Justice ✍️ Éric Mandonnet 🕒 2026-03-19 21:08 🔥 Views: 1

Image of the Sabri Essid trial

It is a world away, a far cry from the propaganda videos of ISIS. Here, in the defendants' box, Sabri Essid – or Belgacem Sabri, as he's known to the civil registry – is just a man staring at his shoes. Around him, the words of the survivors strike, jolt, and shatter the hushed silence of the courtroom. We are on the third day of this historic trial, the first in France to judge one of its own citizens for complicity in the genocide of the Yazidi community. And this Wednesday, it was an unexpected voice that spoke up: that of his own wife.

"I Realised I Was the Wife of a Monster"

For years, she was the one people saw without really noticing. The quiet, docile girl who got caught up in the Artigat network, the shadowy Toulouse-based group that sent dozens of French nationals to join the ranks of the Islamic State. Described by her lawyers as "an obedient, beautiful girl who knows the Quran," she followed her husband to Syria. There, in Raqqa, daily life quickly descended into horror. "I realised I was the wife of a monster on the third day," she said in a flat, hollow voice. It wasn't a sudden flash of clarity, but a slow and relentless discovery of the brutal machinery of ISIS.
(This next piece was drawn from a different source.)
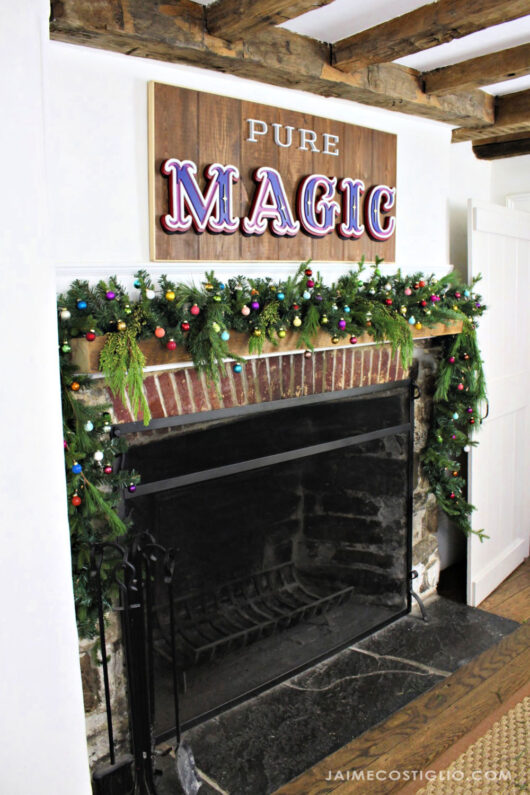
In order to click on this is where you put the fireplace logs in this screenshot , I will do `click(225, 626)`, `click(284, 596)`.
She told her story. The Yazidi slaves penned in basements, the young girls sold like cattle in the market, the gang rapes that were a regular feature of the emirs' evenings. Sabri Essid wasn't just a foot soldier. He managed "human inventory," took part in the trafficking, and selected women for his comrades. His wife, confined to their marital apartment, tried to look the other way. Until the day she met the gaze of a Yazidi child in the stairwell. "She was ten, maybe younger. She was naked, covered in bruises. That's when I understood that my husband was at the heart of this system."
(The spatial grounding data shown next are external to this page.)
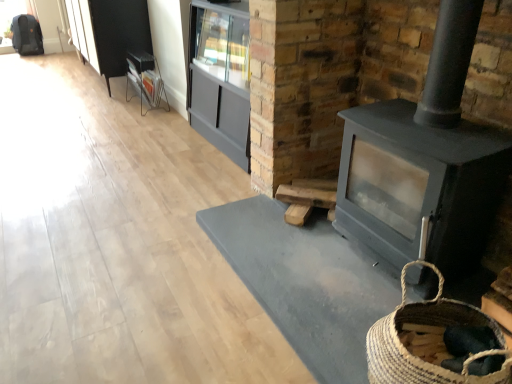
What is the approximate width of natural woven basket at lower right?

It is 15.52 inches.

Measure the distance between natural woven basket at lower right and camera.

natural woven basket at lower right is 36.28 inches away from camera.

The width and height of the screenshot is (512, 384). I want to click on metallic silver magazine rack at upper left, so click(146, 78).

Locate an element on the screen. The height and width of the screenshot is (384, 512). matte gray wood burning stove at right is located at coordinates (426, 162).

Considering the positions of point (476, 88) and point (209, 54), is point (476, 88) closer or farther from the camera than point (209, 54)?

Point (476, 88).

Are matte gray wood burning stove at right and matte gray cabinet at center far apart?

That's right, there is a large distance between matte gray wood burning stove at right and matte gray cabinet at center.

Is matte gray wood burning stove at right smaller than matte gray cabinet at center?

Yes, matte gray wood burning stove at right is smaller than matte gray cabinet at center.

Are metallic silver magazine rack at upper left and matte gray wood burning stove at right located far from each other?

Indeed, metallic silver magazine rack at upper left is not near matte gray wood burning stove at right.

Would you say metallic silver magazine rack at upper left is to the left or to the right of matte gray wood burning stove at right in the picture?

Based on their positions, metallic silver magazine rack at upper left is located to the left of matte gray wood burning stove at right.

Does metallic silver magazine rack at upper left have a greater width compared to natural woven basket at lower right?

No.

From a real-world perspective, is metallic silver magazine rack at upper left positioned over natural woven basket at lower right based on gravity?

No, from a real-world perspective, metallic silver magazine rack at upper left is not on top of natural woven basket at lower right.

Find the location of a particular element. The image size is (512, 384). basket in front of the metallic silver magazine rack at upper left is located at coordinates (429, 325).

Considering their positions, is metallic silver magazine rack at upper left located in front of or behind natural woven basket at lower right?

metallic silver magazine rack at upper left is behind natural woven basket at lower right.

Which object is positioned more to the right, matte gray wood burning stove at right or natural woven basket at lower right?

From the viewer's perspective, matte gray wood burning stove at right appears more on the right side.

In the scene shown: What's the angular difference between matte gray wood burning stove at right and natural woven basket at lower right's facing directions?

There is a 0.00137-degree angle between the facing directions of matte gray wood burning stove at right and natural woven basket at lower right.

Looking at this image, is matte gray wood burning stove at right bigger than natural woven basket at lower right?

Correct, matte gray wood burning stove at right is larger in size than natural woven basket at lower right.

From a real-world perspective, is matte gray wood burning stove at right on natural woven basket at lower right?

Yes, from a real-world perspective, matte gray wood burning stove at right is on top of natural woven basket at lower right.

In the image, is matte gray cabinet at center on the left side or the right side of matte gray wood burning stove at right?

matte gray cabinet at center is positioned on matte gray wood burning stove at right's left side.

Measure the distance from matte gray cabinet at center to matte gray wood burning stove at right.

The distance of matte gray cabinet at center from matte gray wood burning stove at right is 3.98 feet.

Which is correct: matte gray cabinet at center is inside matte gray wood burning stove at right, or outside of it?

matte gray cabinet at center is spatially situated outside matte gray wood burning stove at right.

From a real-world perspective, who is located lower, matte gray cabinet at center or matte gray wood burning stove at right?

matte gray cabinet at center is physically lower.

Consider the image. Measure the distance from natural woven basket at lower right to matte gray cabinet at center.

A distance of 5.53 feet exists between natural woven basket at lower right and matte gray cabinet at center.

Is natural woven basket at lower right positioned far away from matte gray cabinet at center?

That's right, there is a large distance between natural woven basket at lower right and matte gray cabinet at center.

Between natural woven basket at lower right and matte gray cabinet at center, which one is positioned in front?

natural woven basket at lower right.

Who is shorter, natural woven basket at lower right or matte gray cabinet at center?

Standing shorter between the two is natural woven basket at lower right.

Could you tell me if natural woven basket at lower right is turned towards metallic silver magazine rack at upper left?

No.

From the image's perspective, is natural woven basket at lower right on top of metallic silver magazine rack at upper left?

No, from the image's perspective, natural woven basket at lower right is not over metallic silver magazine rack at upper left.

Is natural woven basket at lower right inside the boundaries of metallic silver magazine rack at upper left, or outside?

natural woven basket at lower right is not inside metallic silver magazine rack at upper left, it's outside.

From their relative heights in the image, would you say natural woven basket at lower right is taller or shorter than metallic silver magazine rack at upper left?

In the image, natural woven basket at lower right appears to be shorter than metallic silver magazine rack at upper left.

The image size is (512, 384). Find the location of `wood burning stove that appears on the right of matte gray cabinet at center`. wood burning stove that appears on the right of matte gray cabinet at center is located at coordinates (426, 162).

Identify the location of furniture behind the matte gray wood burning stove at right. This screenshot has height=384, width=512. (146, 78).

When comparing their distances from natural woven basket at lower right, does matte gray wood burning stove at right or matte gray cabinet at center seem further?

matte gray cabinet at center.

Estimate the real-world distances between objects in this image. Which object is further from metallic silver magazine rack at upper left, matte gray cabinet at center or matte gray wood burning stove at right?

matte gray wood burning stove at right lies further to metallic silver magazine rack at upper left than the other object.

Considering their positions, is natural woven basket at lower right positioned closer to matte gray wood burning stove at right than metallic silver magazine rack at upper left?

The object closer to matte gray wood burning stove at right is natural woven basket at lower right.

Considering their positions, is metallic silver magazine rack at upper left positioned further to matte gray wood burning stove at right than matte gray cabinet at center?

Among the two, metallic silver magazine rack at upper left is located further to matte gray wood burning stove at right.

Which object lies further to the anchor point metallic silver magazine rack at upper left, matte gray cabinet at center or natural woven basket at lower right?

natural woven basket at lower right lies further to metallic silver magazine rack at upper left than the other object.

Looking at the image, which one is located closer to matte gray cabinet at center, metallic silver magazine rack at upper left or natural woven basket at lower right?

metallic silver magazine rack at upper left.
Testimonies of "Extreme Gravity"

The court then heard from three other women. Their words, of extreme gravity, sent a chill through the room. They were not the wives of the perpetrators, but the direct victims. One of them, a Yazidi survivor, described the organisation of the caliphate:

  • Families torn apart, men executed in front of their loved ones;
  • Women and children "given" to fighters as spoils of war;
  • Daily transfers between Syrian and Iraqi provinces, managed by logisticians like Sabri Essid;
  • Forced conversions and systematic rape, part of a deliberate logic of eradication.

What these accounts highlight is the French connection within this machine. Because Sabri Essid is not an isolated case. He is a product of the Artigat network, named after the small town in the Lauragais region where, in the early 2000s, a group radicalised an entire generation right under the noses of intelligence services. It was there that Essid crossed paths with many other French jihadists. A sprawling network that provided the Islamic State with some of its most zealous leaders.

The stakes of this trial therefore go beyond a single individual. It is about legally recognising French involvement – via its nationals – in the genocide of the Yazidi people. A community that, in 2014, suffered a methodical attempt at extermination: more than 5,000 men killed, thousands of women and children subjected to sexual slavery. Today, as survivors slowly rebuild their lives in Iraqi Kurdistan, the court is trying to put words to the unspeakable. "This isn't about revenge," concluded the lawyer for one of the civil parties. "It's a duty of remembrance and humanity."

The verdict is not expected for several weeks. But one thing is already certain: these three days of hearings have definitively stripped away the mask of the man who, in the eyes of his own wife, is nothing more than a monster.